**The input**
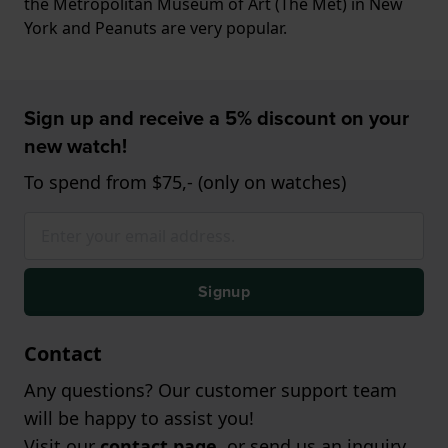
the Metropolitan Museum of Art (The Met) in New
York and Peanuts are very popular.
Sign up and receive a 5% discount on your
new watch!
To spend from $75,- (only on watches)
Signup
Contact
Any questions? Our customer support team
will be happy to assist you!
Visit our
contact page
, or send us an inquiry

**Action item**
The data above should be returned in full, exactly as written, apart from its images.

**Answer box**
the Metropolitan Museum of Art (The Met) in New
York and Peanuts are very popular.
Sign up and receive a 5% discount on your
new watch!
To spend from $75,- (only on watches)
Signup
Contact
Any questions? Our customer support team
will be happy to assist you!
Visit our
contact page
, or send us an inquiry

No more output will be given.